--- Reading passage ---
We noted in Chapter 9 that most engineering society codes of ethics do not make direct statements about the environmental responsibilities of engineers. However, in 2007 the NSPE joined the ranks of engineering societies that do. Under section III. Professional Obligations, provision 2 reads, “Engineers shall at all times strive to serve the public interest.” Under this heading, there is a new entry, d: “Engineers are encouraged to adhere to the principles of sustainable development in order to protect the environment for future generations.” Footnote 1 addresses the conceptual question of what is meant by “sustainable development”: ‘” Sustainable development’ is the challenge of meeting human needs for natural resources, industrial products, energy, food, transportation, shelter, and effective waste management while conserving and protecting environmental quality and the natural resources base essential for future development.”

Recorded data:
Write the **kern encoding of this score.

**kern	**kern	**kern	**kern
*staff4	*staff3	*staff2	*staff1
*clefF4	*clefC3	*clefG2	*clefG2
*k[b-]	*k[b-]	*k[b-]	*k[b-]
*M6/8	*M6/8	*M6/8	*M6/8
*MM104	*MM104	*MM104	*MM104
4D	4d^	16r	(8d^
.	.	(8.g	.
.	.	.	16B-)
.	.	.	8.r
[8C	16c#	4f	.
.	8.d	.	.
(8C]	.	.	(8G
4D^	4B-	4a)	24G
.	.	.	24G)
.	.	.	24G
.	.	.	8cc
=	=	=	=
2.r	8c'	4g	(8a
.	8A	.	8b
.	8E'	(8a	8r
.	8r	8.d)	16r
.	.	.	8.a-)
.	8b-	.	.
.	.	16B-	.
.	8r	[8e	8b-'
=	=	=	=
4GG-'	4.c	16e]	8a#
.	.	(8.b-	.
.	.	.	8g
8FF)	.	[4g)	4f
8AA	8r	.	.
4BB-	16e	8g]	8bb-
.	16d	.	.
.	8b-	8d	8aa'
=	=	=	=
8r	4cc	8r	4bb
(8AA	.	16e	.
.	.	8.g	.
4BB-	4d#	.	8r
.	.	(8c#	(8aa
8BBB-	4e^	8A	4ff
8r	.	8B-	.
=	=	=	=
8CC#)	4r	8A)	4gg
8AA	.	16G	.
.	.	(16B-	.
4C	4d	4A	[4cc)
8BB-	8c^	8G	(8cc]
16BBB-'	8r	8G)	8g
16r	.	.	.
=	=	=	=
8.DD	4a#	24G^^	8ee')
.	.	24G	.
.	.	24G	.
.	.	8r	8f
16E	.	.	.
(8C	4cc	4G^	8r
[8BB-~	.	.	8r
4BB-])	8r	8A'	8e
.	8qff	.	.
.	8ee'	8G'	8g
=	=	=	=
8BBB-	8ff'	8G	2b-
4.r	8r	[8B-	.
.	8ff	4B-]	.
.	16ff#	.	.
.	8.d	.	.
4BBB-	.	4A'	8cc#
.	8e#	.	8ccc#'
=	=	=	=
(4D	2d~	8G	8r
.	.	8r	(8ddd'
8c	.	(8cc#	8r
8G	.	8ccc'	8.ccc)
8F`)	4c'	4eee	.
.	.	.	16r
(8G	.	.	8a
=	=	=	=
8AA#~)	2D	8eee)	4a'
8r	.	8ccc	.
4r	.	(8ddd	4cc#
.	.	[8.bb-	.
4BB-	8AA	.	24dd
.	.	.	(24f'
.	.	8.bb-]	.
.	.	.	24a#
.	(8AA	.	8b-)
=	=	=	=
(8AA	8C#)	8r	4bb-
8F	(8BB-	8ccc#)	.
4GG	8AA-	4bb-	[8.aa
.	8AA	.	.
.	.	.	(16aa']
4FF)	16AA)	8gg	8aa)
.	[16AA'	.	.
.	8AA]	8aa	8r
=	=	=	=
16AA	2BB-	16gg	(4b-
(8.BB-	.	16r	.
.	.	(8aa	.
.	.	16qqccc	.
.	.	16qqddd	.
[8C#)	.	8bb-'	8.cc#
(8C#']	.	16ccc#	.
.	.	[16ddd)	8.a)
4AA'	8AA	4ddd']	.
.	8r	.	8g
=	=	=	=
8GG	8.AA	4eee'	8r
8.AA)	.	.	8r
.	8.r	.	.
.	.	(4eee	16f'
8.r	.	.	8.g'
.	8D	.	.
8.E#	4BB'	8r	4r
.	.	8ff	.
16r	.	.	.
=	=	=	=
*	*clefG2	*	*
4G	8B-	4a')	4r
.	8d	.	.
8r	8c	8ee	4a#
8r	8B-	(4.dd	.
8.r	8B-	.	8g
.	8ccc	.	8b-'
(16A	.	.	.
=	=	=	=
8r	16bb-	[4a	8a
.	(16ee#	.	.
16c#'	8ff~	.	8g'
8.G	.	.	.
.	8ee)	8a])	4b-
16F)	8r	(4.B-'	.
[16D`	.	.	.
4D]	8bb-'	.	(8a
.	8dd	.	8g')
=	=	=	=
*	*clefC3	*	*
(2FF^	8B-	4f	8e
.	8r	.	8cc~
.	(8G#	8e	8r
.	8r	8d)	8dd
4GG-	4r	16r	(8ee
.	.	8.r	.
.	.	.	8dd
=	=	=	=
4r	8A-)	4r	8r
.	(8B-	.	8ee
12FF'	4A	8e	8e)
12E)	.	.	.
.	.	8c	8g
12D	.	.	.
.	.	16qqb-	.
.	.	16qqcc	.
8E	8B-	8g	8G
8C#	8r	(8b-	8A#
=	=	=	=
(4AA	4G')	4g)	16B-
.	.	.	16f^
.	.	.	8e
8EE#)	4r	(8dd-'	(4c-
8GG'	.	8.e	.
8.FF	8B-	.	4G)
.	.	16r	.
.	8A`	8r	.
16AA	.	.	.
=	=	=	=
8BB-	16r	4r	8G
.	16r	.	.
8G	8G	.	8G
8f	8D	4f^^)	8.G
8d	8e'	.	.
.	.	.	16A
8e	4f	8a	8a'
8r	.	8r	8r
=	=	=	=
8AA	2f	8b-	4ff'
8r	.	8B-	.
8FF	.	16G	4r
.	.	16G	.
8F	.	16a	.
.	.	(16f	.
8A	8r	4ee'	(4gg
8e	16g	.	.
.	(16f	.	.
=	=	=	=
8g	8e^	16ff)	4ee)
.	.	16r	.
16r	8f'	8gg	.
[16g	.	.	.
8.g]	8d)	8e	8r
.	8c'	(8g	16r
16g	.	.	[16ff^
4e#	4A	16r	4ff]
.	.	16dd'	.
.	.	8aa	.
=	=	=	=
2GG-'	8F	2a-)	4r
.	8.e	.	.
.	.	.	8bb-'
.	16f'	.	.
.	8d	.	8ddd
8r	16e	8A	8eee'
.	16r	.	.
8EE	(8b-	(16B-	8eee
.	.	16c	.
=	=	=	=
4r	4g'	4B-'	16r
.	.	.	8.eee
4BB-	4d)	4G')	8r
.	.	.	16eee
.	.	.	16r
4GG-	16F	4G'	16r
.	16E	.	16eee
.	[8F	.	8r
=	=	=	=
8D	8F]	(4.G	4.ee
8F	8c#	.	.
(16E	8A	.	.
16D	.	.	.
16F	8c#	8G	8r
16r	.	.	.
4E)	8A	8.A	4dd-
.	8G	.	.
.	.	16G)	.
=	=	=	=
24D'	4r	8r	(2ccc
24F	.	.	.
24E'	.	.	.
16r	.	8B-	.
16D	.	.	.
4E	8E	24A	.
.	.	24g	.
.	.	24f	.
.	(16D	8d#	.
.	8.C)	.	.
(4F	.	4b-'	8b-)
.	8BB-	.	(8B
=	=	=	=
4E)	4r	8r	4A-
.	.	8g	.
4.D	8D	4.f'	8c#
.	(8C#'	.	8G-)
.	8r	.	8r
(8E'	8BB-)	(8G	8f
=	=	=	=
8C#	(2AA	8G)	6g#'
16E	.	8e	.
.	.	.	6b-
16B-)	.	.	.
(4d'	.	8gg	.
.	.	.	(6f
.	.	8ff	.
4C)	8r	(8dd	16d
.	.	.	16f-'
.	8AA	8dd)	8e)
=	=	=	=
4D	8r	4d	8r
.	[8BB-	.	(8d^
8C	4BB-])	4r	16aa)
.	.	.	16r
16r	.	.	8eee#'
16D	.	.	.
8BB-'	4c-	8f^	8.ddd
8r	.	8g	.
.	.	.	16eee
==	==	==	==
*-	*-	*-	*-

--- What is asked ---
According to the passage on engineering codes of ethics, in what year did the NSPE add a statement about engineers' environmental responsibilities?

--- The result ---
2007